St. Justin Martyr

Common Confusions about Saints and Scripture

 

 

Along with the undeniable benefits brought to us by modern science and technology, our thinking has also been encumbered by a few intellectual missteps. So much has been attained through the prioritization of mathematics in dealing with the material world, this quantitative, calculating mode of knowledge has dared to intrude into areas it was never meant for, causing its glorious clarities to obscure rather than to enlighten. Even in moral matters, we have learned that lucidity is not always a token of veracity. “Now let me be perfectly clear,” we often heard from the lips of Richard Nixon, and we soon learned that clarity and mendacity can be cozy bedfellows.

Many, perhaps most, of our obviously important and meaningful experiences are accompanied by a greater or lesser degree of obscurity, or – in more favorable terms – mystery. Many of the best movies ever made resist description through a simple log line, and instrumental music moves us most because it transcends whatever “explanation” of its meaning one might tender. Even recent physics has finally admitted that there is a “cloud of unknowing” in the very heart of the atom, and silver linings are not always easy to spot. Niels Bohr’s celebrated observation becomes more relevant with each new discovery: “The opposite of an accurate statement is a false statement, but the opposite of a profound truth could be another profound truth.”

One consequence of this overreach of clarification has afflicted Christianity. In Protestantism it manifests itself in the modern phenomenon of fundamentalism, and particularly in the very idea of Biblical “inerrancy.” Those who accept the Bible as God’s Word – both Protestants and Catholics – will understandably begin by asserting that what it contains is true. Where trouble begins is when the modern, mathematicized criteria of truth are allowed to call the shots. Indeed, we are the ones who “err” if we allow words to be true only by insisting that they – in every historical detail, in each and every theological exploration and in all astronomical, geological (in short, “scientific”) assertion – can stand up to modern criteria of critical historiography, philology and scientific methodology.

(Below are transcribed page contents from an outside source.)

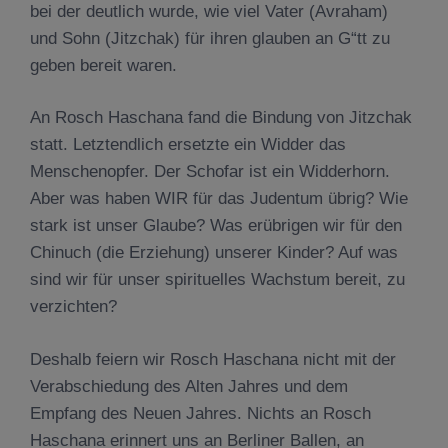
bei der deutlich wurde, wie viel Vater (Avraham)
und Sohn (Jitzchak) für ihren glauben an G“tt zu
geben bereit waren.
An Rosch Haschana fand die Bindung von Jitzchak
statt. Letztendlich ersetzte ein Widder das
Menschenopfer. Der Schofar ist ein Widderhorn.
Aber was haben WIR für das Judentum übrig? Wie
stark ist unser Glaube? Was erübrigen wir für den
Chinuch (die Erziehung) unserer Kinder? Auf was
sind wir für unser spirituelles Wachstum bereit, zu
verzichten?
Deshalb feiern wir Rosch Haschana nicht mit der
Verabschiedung des Alten Jahres und dem
Empfang des Neuen Jahres. Nichts an Rosch
Haschana erinnert uns an Berliner Ballen, an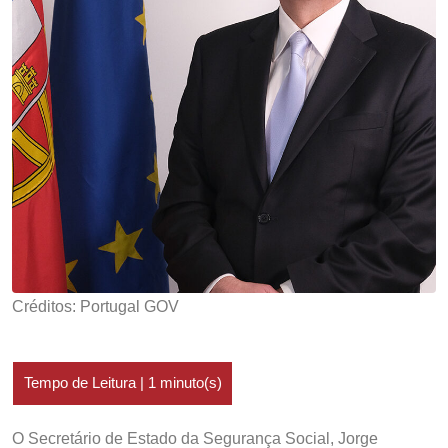
Créditos: Portugal GOV
O Secretário de Estado da Segurança Social, Jorge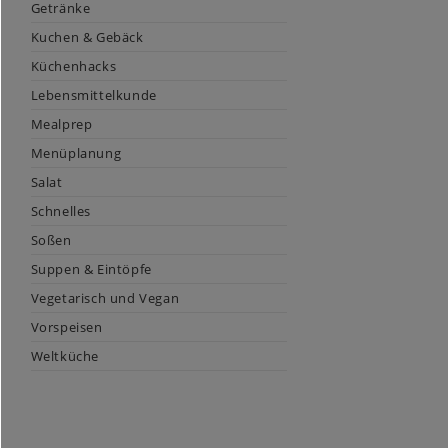
Getränke
Kuchen & Gebäck
Küchenhacks
Lebensmittelkunde
Mealprep
Menüplanung
Salat
Schnelles
Soßen
Suppen & Eintöpfe
Vegetarisch und Vegan
Vorspeisen
Weltküche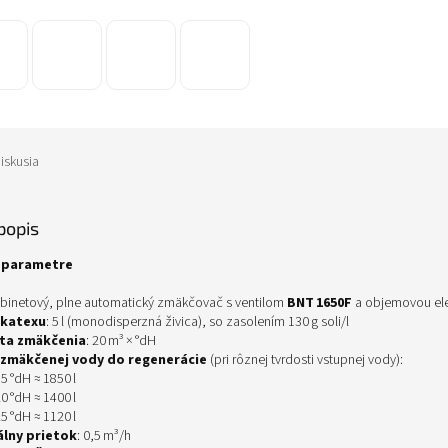
iskusia
popis
é parametre
abinetový, plne automatický zmäkčovač s ventilom
BNT
1650F
a objemovou ele
katexu
: 5 l (monodisperzná živica), so zasolením 130 g soli/l
ta zmäkčenia
: 20 m³ × °dH
zmäkčenej vody do regenerácie
(pri rôznej tvrdosti vstupnej vody):
5 °dH ≈ 1850 l
0 °dH ≈ 1400 l
5 °dH ≈ 1120 l
lny prietok
: 0,5 m³/h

This matter can be a hot potato for many followers of Christ and lovers of Scripture, so I suggest we look at a related issue which may help to calm the spirits.

The Catholic Church famously canonizes certain persons, lifts them to its altars for veneration and invocation and calls them “saints.” We have the advantage in the days of television and social media that some recently canonized individuals can be scrutinized as was never before possible. It can be unsettling, at first blush, when we notice how imperfect these people appeared to be. However, there is reason to believe that all past saints were similarly flawed in some ways; in fact, one disqualification for canonization would be the discovery that a certain candidate presented themselves as sinless. Saints have flaws, but more importantly, they know it and admit the fact, having struggled valiantly to overcome their shortcomings. They certainly were not always successful.

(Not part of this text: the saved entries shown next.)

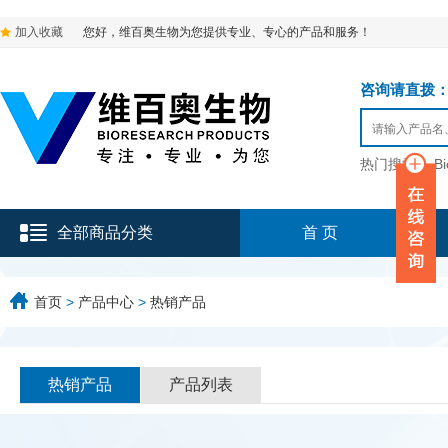
加入收藏
您好，维百奥生物为您提供专业、专心的产品和服务！
咨询请直拨：136-9
热门搜索：
B
全部商品分类
首 页
首页
>
产品中心
>
热销产品
热销产品
产品列表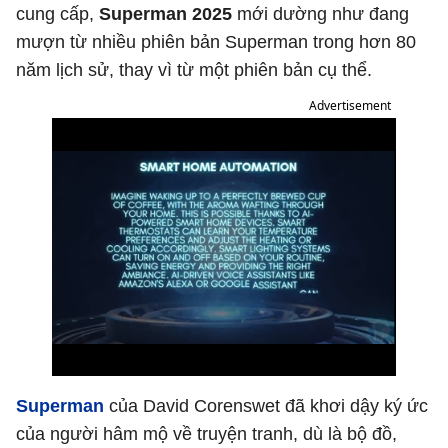
cung cấp,
Superman 2025
mới dường như đang
mượn từ nhiều phiên bản Superman trong hơn 80
năm lịch sử, thay vì từ một phiên bản cụ thể.
Advertisement
Superman
của David Corenswet đã khơi dậy ký ức
của người hâm mộ về truyện tranh, dù là bộ đồ,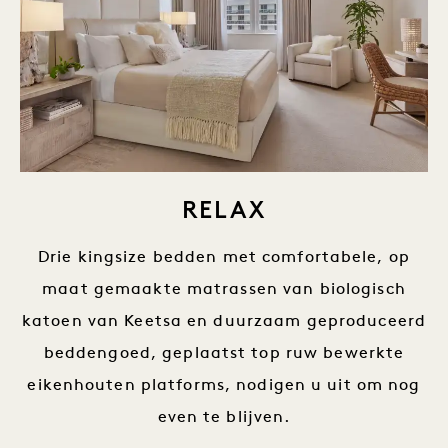
RELAX
Drie kingsize bedden met comfortabele, op
maat gemaakte matrassen van biologisch
katoen van Keetsa en duurzaam geproduceerd
beddengoed, geplaatst top ruw bewerkte
eikenhouten platforms, nodigen u uit om nog
even te blijven.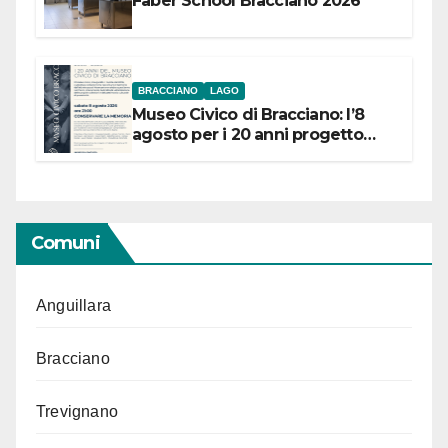
Faber School Bracciano 2026
BRACCIANO
LAGO
Museo Civico di Bracciano: l’8
agosto per i 20 anni progetto
“Conservare la memoria”
Comuni
Anguillara
Bracciano
Trevignano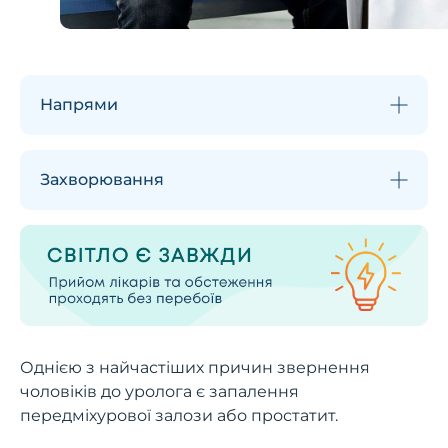
Напрями
Захворювання
Однією з найчастіших причин звернення
чоловіків до уролога є запалення
передміхурової залози або простатит.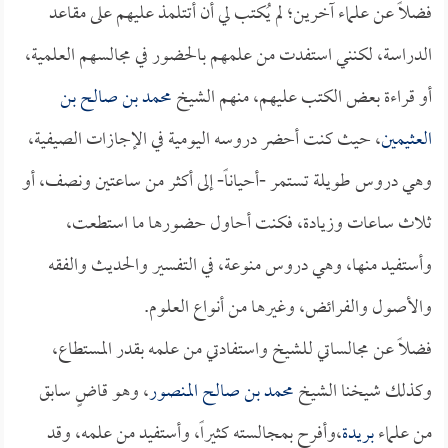
فضلاً عن علماء آخرين؛ لم يُكتب لي أن أتتلمذ عليهم على مقاعد
الدراسة، لكنني استفدت من علمهم بالحضور في مجالسهم العلمية،
أو قراءة بعض الكتب عليهم، منهم الشيخ
محمد بن صالح بن
العثيمين
، حيث كنت أحضر دروسه اليومية في الإجازات الصيفية،
وهي دروس طويلة تستمر -أحياناً- إلى أكثر من ساعتين ونصف، أو
ثلاث ساعات وزيادة، فكنت أحاول حضورها ما استطعت،
وأستفيد منها، وهي دروس منوعة، في التفسير والحديث والفقه
والأصول والفرائض، وغيرها من أنواع العلوم.
فضلاً عن مجالساتي للشيخ واستفادتي من علمه بقدر المستطاع،
وكذلك شيخنا الشيخ
محمد بن صالح المنصور
، وهو قاضٍ سابق
من علماء
بريدة
،وأفرح بمجالسته كثيراً، وأستفيد من علمه، وقد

The point is, holiness is not the same thing as perfection. The heroic level of virtue the Church looks for in a person focuses first on the most basic of the virtues: humility (were they truly humble, even if appearing arrogant?); and then, the most essential of the virtues: charity (did they perform acts of love and was love discernible in their other acts?). No one asks if they were “nice.” Unimportant is whether they were overweight, smoked too much, sometimes lost their temper, or were failures as politicians, or even as bishops or popes.

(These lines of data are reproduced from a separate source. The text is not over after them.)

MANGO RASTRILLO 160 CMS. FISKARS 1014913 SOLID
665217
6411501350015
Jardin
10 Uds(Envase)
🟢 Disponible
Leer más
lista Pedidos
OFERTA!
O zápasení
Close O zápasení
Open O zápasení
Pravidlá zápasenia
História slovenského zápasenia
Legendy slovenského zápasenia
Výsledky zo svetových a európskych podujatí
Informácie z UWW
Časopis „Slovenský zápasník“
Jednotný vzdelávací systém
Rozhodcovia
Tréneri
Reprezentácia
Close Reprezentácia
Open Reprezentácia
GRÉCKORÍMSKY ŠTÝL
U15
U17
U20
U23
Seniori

But now to the crux of the matter. Saints are holy people, not perfect people, in much the same way as the Bible is an inspired book, not a perfect book. Expecting perfection in all things from a saint is like expecting a modern, scientifically fashioned quality of “inerrancy” from Scripture. One can take the analogy one step further. Nothing is more evident from looking over the company of the canonized than the incredible diversity of types of people, states of life, temperaments and occupations. No two saints are alike, but each and every one of them is holy.

Likewise – and something modern biblical scholarship has brought even more dramatically to our attention – the parts of the Bible are extraordinarily diverse, with multiple literary genres, including history, protology, eschatology, legend, symbolism, song, prophecy, epistolary, apocalypse, and the new, unprecedented genre of “Gospel.” Each part is holy and each part is inspired, but applying the same yardstick of “accuracy,” “clarity,” “precision,” and inerrancy to them all in the same way is madness. It is a book of life, not of logic. What Samuel Johnson said of Chaucer, we can certainly say of the Bible: “Here is God’s plenty.”

While steering clear, for the most part, of fundamentalism, modern Catholicism has gotten itself tongue-tied in other matters. Through the overuse of distinctions which are well and good in their proper, and subordinate contexts, but become seedbeds of neurosis when allowed to monopolize our attention, many Catholics, like Hamlet, end up “thinking too precisely on the event.” Scrupulosity lies in wait for those who dwell too much on the distinction between mortal and venial sin (hoping to “get away” with only venial guilt). And we really should leave to canon lawyers (poor cads) those thorny disputes about whether a given rite was valid or merely licit. And when St. John Henry Newman and others initially counselled against the definition of papal infallibility, it was not because they disbelieved in the doctrine, but because they thought the definition would be imprudent and surely misunderstood, generating – as in fact it has – throngs of the faithful no longer believing with filial generosity, but only asking, nervously, whether a given teaching is fallible or infallible.

The highly-respected Encyclopedia of Biblical Theology, edited by Johannes B. Bauer, does not even feature the term “inerrancy,” although, in passing, he does refer to it in the entry on “Scripture”; there he calls it “the not altogether happy expression.” Nonetheless, the expression of sanctity in the vast and sundry gallery of the saints, and the expression of truth to the reader of the Bible who simply enters its pages with trust and imagination, are very happy expressions indeed. God’s plenty will soon take hold of you and move to center stange, while all those troubling distinctions will retreat to the background, and be called upon only when needed.